A 375 km al norte de Bagdad, en la región de Mosul, «cuarenta personas, reclutas en su mayoría, murieron y 20 resultaron heridas en el atentado cometido en la base estadounidense conocida como Tamarat en la región de Azki Kalak por un kamikaze que llevaba un cinturón de explosivos», declaró una fuente de seguridad en Bagdad. Según un responsable local, el kamikaze «se mezcló entre un numeroso grupo de reclutas antes de accionar la carga».
En un comunicado colocado en una página Web islamista y cuya autenticidad no se puede verificar, un «Consejo», integrado por siete grupos armados sunnitas y controlado por la célula terrorista Al Qaeda, reivindicó el atentado.
• Controversia
Este ocurrió al día siguiente de un ataque sangriento en el norte de Bagdad que responsables chiitas atribuyeron a un error estadounidense. Pero el ejército norteamericano negó toda implicación y lo describió como una operación de las fuerzas especiales iraquíes contra una guarida rebelde, en la que murieron 16 insurgentes, y afirmó que no estuvo dirigido contra una mezquita.

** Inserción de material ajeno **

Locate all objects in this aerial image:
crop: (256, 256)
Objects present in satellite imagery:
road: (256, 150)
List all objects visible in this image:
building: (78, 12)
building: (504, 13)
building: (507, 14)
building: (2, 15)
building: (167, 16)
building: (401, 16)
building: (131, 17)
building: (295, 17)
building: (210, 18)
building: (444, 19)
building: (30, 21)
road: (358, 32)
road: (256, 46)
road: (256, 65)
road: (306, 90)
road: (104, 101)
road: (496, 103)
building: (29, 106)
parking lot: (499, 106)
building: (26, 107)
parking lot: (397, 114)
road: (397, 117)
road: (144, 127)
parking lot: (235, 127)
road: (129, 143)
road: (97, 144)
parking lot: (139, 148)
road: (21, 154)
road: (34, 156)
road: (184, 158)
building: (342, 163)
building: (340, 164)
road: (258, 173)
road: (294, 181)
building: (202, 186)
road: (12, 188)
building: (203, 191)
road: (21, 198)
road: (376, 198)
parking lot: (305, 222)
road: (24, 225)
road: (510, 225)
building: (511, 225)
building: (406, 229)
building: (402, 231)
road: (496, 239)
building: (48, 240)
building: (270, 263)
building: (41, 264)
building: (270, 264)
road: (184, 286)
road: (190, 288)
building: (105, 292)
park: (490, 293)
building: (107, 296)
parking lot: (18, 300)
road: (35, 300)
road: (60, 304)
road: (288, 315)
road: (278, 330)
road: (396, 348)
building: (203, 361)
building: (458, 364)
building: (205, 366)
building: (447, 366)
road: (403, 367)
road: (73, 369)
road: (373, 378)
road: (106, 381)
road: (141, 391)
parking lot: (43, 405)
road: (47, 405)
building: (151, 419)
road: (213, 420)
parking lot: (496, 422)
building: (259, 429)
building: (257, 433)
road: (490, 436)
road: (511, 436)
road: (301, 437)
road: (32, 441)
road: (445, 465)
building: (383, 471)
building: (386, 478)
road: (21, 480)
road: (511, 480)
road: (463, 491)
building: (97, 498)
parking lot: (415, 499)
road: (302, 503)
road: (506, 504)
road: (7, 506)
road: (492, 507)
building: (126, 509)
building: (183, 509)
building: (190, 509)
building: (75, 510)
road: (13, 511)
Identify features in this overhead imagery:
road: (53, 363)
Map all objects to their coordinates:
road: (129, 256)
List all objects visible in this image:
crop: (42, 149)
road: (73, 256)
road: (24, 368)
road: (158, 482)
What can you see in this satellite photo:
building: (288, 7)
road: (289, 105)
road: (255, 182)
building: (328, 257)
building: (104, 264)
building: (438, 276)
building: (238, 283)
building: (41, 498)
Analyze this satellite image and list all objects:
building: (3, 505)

Esta versión difiere de la de las autoridades iraquíes y de algunos testimonios según los cuales las fuerzas estadounidenses fueron las que lanzaron el ataque contra un lugar de oración chiita, causando 17 muertos y cinco heridos entre los fieles.
Algunos responsables chiitas no escatimaron críticas contra Estados Unidos por esta operación, sobre la que el presidente iraquí, el kurdo Jalal Talabani, anunció la apertura de una comisión de investigación estadounidense-iraquí.
«Las tropas norteamericanas y las fuerzas especiales iraquíes cometieron un crimen atroz al atacar la mezquita Al-Mustafá. Se trata de un crimen organizado con graves implicaciones políticas y de seguridad y cuyo objetivo es incitar a una guerra civil», señaló el bloque chiita, mayoritario en el Parlamento, en un comunicado.